Back Bay National Wildlife Refuge is located in the southeastern corner of the City of Virginia Beach. The refuge was established in 1938 to protect and provide habitat for migrating and wintering waterfowl. Diverse habitats, including beachfront, freshwater marsh, dunes, shrub-scrub and upland forest are home to hundreds of species of birds, reptiles, amphibians, mammals and fish. Back Bay National Wildlife Refuge encompasses over 9,200 acres of beach, dunes, shrub-scrub, freshwater wetlands and woodlands. The main part of the wildlife refuge sits a thin strip of barrier island coastline typical of the Atlantic and Gulf coasts.

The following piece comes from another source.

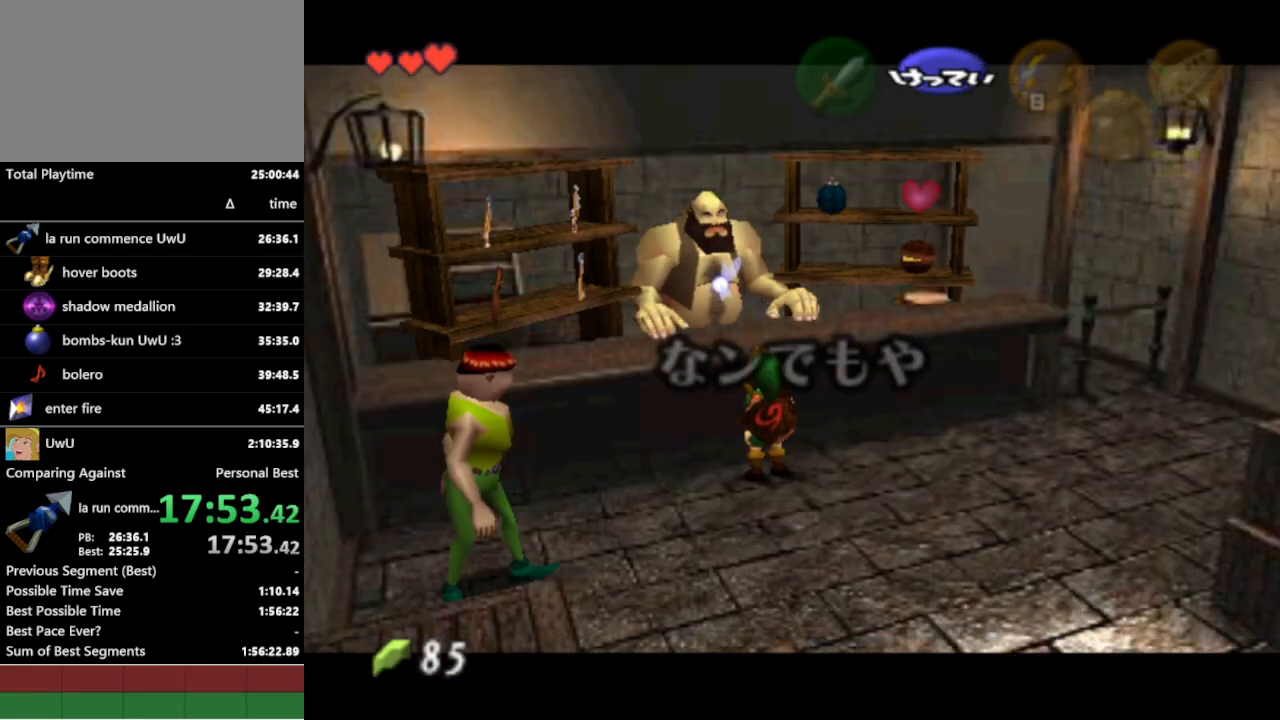
{"buttons": [], "left_stick": "center", "right_stick": "center", "events": []}
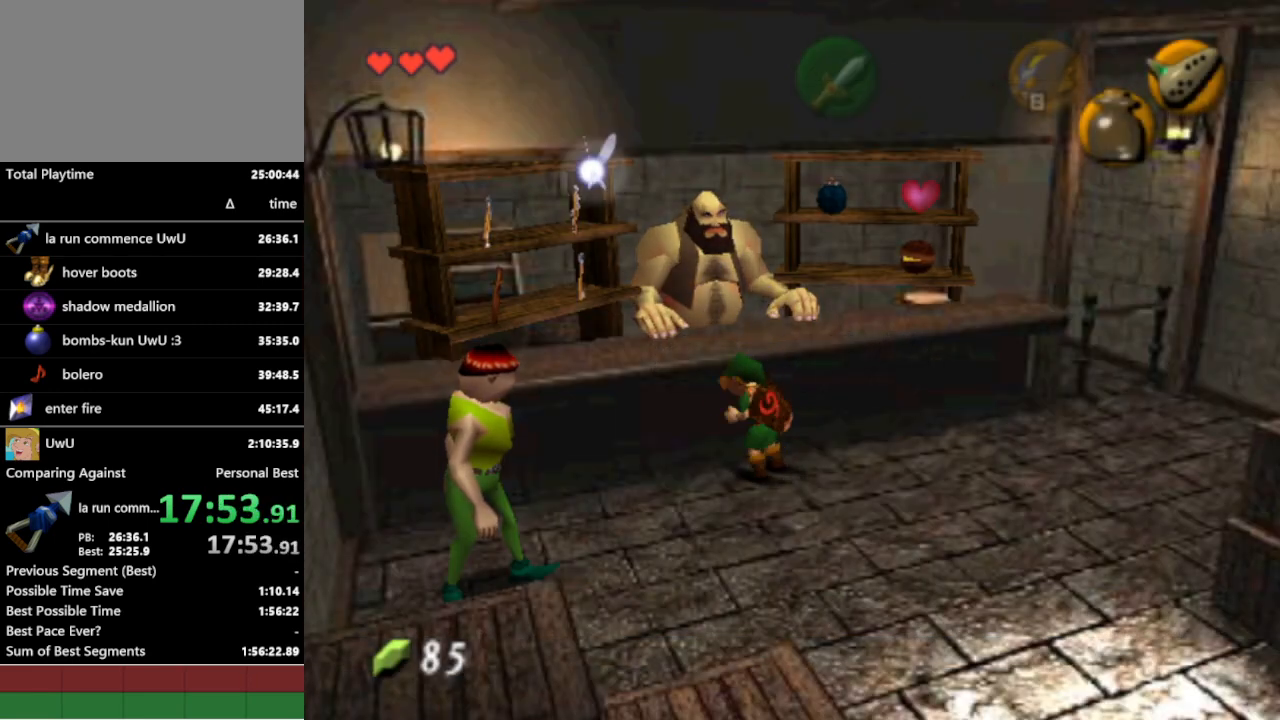
{"buttons": [], "left_stick": "center", "right_stick": "center", "events": []}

Other areas of the refuge include islands in Back Bay and upland areas on the west bank of the bay. The refuge was established for migratory birds, particularly waterfowl, or ducks, geese and swans. Thousands of tundra swans, snow and Canada geese and a large variety of ducks visit the refuge during the fall/winter migration. Refuge waterfowl populations usually peak during December and January. The refuge also provides habitat for other wildlife, including such threatened and endangered species as the loggerhead sea turtle, and recently recovered species like the brown pelican and bald eagle. In addition to providing habitat for migratory birds and wildlife, Back Bay NWR provides over eight miles of scenic trails, a Visitor Center, interpretive programming and, with advance scheduling, environmental education opportunities. Popular outdoor recreation activities at the refuge include hiking, biking, freshwater fishing, surf fishing, kayaking/canoeing, wildlife photography and wildlife observation. Refuge grounds are open daily sunrise to sunset.